Instrução escrita 1: Transcreva do trecho sobre Life is Strange a parte que vai de "E claro, não" a "de cada personagem.", incluindo ambos os extremos.
Instrução escrita 2: Resuma em duas frases o trecho sobre Life is Strange.

Trecho do texto:

——————

No mais, mesmo que os aspectos “científicos” da trama não sejam necessariamente bem explicados, as escolhas narrativas feitas em Life is Strange são ideais para evitar um plot cheio de buracos, balanceando a importância que é dada aos detalhes com a importância que é dada ao desenvolvimento da história, de um jeito que, mesmo que as partes de ficção científica não façam 100% de sentido, as inconsistências não são suficientes para prejudicar a experiência ou diminuir o fascínio pelo jogo.

E claro, não podemos deixar de falar do romance. No meio desse turbilhão de acontecimentos, Life is Strange ainda encontra espaço para retratar de forma sutil e respeitosa não apenas o romance, mas a bissexualidade na adolescência. Ao longo da história, Max tem a opção de desenvolver um relacionamento romântico com sua melhor amiga de infância, Chloe, que é sua companheira de aventuras ao longo do jogo, ou com Warren, um novo amigo da escola com quem tem gostos em comum, e a escolha depende inteiramente de como o jogador escolhe lidar com os diálogos e interações de cada personagem.

No caso de Warren, o romance é desajeitado e um pouco estranho. Inseguro e excessivo em seus comportamentos, o garoto faz o melhor que pode para conseguir a atenção de Max, chegando a ser um pouco insistente demais, e mesmo que ela inicialmente não demonstre muito interesse, fazer escolhas favoráveis para esse romance específico vai melhorando não apenas o modo como eles interagem mais pra frente, mas as notas que ela escreve em seu diário sobre ele, chegando a dizer que ele é o único garoto com quem ela realmente se importa.

——————

Lista de linhas:
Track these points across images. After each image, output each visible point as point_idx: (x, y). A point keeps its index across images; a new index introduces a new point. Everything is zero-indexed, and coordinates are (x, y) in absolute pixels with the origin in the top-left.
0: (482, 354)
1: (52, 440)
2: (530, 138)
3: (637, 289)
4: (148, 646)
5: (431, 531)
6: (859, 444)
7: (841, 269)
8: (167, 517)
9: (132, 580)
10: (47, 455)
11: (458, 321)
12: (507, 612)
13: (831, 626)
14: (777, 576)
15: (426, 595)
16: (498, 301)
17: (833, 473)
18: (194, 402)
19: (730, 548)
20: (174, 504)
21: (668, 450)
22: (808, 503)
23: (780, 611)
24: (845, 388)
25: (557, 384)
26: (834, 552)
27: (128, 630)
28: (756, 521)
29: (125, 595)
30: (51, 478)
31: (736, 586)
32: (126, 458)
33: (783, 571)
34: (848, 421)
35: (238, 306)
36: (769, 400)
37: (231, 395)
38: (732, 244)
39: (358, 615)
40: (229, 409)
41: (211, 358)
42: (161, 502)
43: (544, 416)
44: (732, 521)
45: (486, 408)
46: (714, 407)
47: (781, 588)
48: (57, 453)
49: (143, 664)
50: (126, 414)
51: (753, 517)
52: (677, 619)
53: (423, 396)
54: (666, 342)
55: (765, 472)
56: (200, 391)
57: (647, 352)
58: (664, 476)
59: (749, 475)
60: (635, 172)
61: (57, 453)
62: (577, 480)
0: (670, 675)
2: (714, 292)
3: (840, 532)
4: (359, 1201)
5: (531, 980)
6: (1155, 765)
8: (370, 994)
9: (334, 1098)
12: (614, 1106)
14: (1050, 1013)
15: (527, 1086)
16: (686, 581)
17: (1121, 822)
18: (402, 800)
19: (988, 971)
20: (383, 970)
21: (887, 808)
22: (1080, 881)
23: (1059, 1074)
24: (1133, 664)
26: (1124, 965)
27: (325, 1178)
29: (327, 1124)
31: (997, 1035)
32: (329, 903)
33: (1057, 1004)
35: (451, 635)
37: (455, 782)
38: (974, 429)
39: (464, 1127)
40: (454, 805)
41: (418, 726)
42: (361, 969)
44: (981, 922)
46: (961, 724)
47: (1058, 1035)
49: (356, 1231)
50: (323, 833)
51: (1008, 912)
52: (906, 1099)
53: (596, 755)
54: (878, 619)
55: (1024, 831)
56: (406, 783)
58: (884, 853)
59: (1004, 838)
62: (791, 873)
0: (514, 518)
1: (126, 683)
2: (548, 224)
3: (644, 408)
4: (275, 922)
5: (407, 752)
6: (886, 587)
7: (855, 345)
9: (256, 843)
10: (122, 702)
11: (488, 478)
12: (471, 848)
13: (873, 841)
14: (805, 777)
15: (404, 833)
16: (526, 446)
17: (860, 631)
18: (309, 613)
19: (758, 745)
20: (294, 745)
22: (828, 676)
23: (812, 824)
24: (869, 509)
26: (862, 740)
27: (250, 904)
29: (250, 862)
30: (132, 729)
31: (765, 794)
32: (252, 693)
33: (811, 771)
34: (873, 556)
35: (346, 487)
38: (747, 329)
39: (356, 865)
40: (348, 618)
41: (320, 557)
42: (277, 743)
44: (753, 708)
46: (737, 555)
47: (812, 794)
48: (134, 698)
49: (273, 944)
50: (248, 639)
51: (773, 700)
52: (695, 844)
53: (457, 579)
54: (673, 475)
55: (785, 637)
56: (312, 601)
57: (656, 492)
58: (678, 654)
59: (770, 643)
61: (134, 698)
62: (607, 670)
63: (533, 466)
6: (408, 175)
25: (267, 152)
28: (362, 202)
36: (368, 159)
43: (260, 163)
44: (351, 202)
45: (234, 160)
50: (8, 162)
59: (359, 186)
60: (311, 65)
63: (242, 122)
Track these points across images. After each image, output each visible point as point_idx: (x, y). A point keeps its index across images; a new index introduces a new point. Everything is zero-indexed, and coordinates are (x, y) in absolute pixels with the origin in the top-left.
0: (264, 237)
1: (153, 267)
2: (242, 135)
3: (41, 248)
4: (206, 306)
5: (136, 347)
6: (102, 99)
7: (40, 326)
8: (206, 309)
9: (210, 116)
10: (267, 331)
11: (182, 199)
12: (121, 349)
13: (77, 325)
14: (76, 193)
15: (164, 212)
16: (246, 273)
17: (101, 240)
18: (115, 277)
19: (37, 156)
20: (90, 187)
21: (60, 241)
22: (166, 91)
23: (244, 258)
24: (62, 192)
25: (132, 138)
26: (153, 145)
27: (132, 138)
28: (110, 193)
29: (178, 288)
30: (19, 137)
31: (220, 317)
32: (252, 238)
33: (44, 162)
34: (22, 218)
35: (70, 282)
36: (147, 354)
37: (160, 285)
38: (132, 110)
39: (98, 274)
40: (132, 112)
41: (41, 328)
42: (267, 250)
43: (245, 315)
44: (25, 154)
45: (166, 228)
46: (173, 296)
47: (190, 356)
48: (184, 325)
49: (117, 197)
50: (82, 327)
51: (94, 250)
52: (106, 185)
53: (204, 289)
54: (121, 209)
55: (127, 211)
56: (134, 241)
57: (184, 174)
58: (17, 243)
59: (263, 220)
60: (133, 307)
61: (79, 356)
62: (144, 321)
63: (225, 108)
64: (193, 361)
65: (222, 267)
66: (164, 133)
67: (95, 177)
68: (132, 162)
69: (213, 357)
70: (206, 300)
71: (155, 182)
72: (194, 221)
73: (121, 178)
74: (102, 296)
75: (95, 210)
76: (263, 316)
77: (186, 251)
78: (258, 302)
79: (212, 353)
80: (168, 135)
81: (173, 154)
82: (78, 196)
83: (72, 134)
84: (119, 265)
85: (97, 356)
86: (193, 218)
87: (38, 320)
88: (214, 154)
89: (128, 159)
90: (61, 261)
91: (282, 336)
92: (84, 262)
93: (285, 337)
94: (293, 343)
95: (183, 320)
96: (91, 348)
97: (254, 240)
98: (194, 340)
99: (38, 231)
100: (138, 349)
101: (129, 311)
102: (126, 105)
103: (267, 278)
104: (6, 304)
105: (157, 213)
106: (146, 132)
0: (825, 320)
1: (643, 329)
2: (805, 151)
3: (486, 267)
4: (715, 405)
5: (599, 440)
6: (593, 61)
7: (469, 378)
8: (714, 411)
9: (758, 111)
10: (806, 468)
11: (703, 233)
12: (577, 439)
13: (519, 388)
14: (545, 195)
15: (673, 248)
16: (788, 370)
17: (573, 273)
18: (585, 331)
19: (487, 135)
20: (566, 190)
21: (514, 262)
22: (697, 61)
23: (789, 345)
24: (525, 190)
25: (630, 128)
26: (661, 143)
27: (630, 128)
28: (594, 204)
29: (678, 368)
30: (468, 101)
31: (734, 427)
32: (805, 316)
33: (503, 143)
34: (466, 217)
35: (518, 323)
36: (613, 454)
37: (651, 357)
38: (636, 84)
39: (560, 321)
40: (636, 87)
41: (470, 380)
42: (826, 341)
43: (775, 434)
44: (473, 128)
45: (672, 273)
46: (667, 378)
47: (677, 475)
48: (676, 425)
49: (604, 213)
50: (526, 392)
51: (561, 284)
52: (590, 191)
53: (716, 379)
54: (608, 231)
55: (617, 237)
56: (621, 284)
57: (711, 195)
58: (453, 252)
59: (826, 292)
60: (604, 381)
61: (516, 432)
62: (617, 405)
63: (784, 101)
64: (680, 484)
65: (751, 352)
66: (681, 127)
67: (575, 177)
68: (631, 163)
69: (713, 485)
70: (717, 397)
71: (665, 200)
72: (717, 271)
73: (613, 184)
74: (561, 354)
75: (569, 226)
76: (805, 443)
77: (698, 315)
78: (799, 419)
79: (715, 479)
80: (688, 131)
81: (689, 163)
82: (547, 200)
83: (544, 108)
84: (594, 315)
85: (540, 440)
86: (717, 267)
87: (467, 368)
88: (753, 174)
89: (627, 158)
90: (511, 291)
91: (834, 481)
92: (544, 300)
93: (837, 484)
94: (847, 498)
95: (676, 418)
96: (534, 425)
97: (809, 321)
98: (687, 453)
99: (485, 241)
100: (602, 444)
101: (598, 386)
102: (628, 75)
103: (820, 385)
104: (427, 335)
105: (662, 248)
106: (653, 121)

——————

Resultado da tarefa 1:
E claro, não podemos deixar de falar do romance. No meio desse turbilhão de acontecimentos, Life is Strange ainda encontra espaço para retratar de forma sutil e respeitosa não apenas o romance, mas a bissexualidade na adolescência. Ao longo da história, Max tem a opção de desenvolver um relacionamento romântico com sua melhor amiga de infância, Chloe, que é sua companheira de aventuras ao longo do jogo, ou com Warren, um novo amigo da escola com quem tem gostos em comum, e a escolha depende inteiramente de como o jogador escolhe lidar com os diálogos e interações de cada personagem.

Resultado da tarefa 2: Embora os aspectos científicos de Life is Strange não sejam bem explicados, as escolhas narrativas equilibram os detalhes e o desenvolvimento da história, de modo que as inconsistências não prejudicam a experiência. O jogo também retrata de forma sutil e respeitosa o romance e a bissexualidade na adolescência, permitindo que Max se relacione com Chloe ou com Warren, cujo romance é desajeitado, mas melhora com as escolhas favoráveis do jogador.